IMMOFINANZ’s financing strategy is designed to ensure sufficient liquidity at all times, to achieve and maintain a balanced capital structure and maturity profile and to also optimise financing costs. The best possible structuring of debt financing is an important priority and, in addition to successful property management, represents a decisive factor for the results generated by IMMOFINANZ’s business activities.
Financial liabilities totalled EUR 2.5 billion as of 30 June 2019 (31 December 2018: EUR 2.4 billion). Cash and cash equivalents (including the cash and cash equivalents in assets held for sale) amounted to EUR 560.4 million (31 December 2018: EUR 632.0 million). Net debt, i.e. debt after the deduction of cash and cash equivalents held by the Group, equalled EUR 1.9 billion (31 December 2018: EUR 1.8 billion).
IMMOFINANZ has a robust balance sheet structure with an equity ratio of 47.1% (31 December 2018: 48.0%) and a net loan to-value ratio (net LTV) of 38.0% (31 December 2018: 37.3%).
The average financing costs for IMMOFINANZ equalled 1.99% per year as of per 30 June 2019, including derivatives (31 December 2018: 2.14% per year), and the hedging ratio equalled 88.5% (31 December 2018: 73.7%).

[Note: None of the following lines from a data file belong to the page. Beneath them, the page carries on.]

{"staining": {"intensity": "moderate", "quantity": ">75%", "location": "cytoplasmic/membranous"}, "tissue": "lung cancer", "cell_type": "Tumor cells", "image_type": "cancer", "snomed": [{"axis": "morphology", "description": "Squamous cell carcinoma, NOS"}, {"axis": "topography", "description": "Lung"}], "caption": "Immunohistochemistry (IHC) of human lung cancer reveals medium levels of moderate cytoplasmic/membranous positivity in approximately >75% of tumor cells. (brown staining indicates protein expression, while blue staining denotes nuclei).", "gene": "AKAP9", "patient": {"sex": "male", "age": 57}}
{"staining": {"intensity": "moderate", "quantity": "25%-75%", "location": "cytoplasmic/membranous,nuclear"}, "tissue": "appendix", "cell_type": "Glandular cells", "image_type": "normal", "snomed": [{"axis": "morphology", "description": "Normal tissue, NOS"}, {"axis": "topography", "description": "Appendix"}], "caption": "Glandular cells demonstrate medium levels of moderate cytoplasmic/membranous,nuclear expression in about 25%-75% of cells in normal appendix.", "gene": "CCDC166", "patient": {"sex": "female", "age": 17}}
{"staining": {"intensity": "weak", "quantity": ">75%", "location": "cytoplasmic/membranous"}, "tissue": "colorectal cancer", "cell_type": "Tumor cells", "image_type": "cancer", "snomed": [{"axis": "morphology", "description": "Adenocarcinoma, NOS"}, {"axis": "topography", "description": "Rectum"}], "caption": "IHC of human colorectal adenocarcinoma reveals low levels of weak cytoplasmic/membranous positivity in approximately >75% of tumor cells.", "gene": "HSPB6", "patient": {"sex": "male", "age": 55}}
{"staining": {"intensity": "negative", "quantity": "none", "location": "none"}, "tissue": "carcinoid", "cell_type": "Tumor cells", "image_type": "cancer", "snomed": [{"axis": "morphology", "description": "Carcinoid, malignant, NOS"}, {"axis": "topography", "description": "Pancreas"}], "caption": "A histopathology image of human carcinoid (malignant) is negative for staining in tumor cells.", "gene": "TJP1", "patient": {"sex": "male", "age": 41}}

In addition to properties which carry external financing and are encumbered through standard market collateral (e.g. mortgages, pledge of company shares), EUR 1,428.0 million, or 31.3%, of the total property carrying amount was not externally financed and therefore unencumbered as of 30 June 2019 (31 December 2018: EUR 749.0 million or 17.0%). Including the S IMMO shares (valued at the EPRA NAV), which are also unencumbered, this amount increases to EUR 1,901.3 million or 37.7%.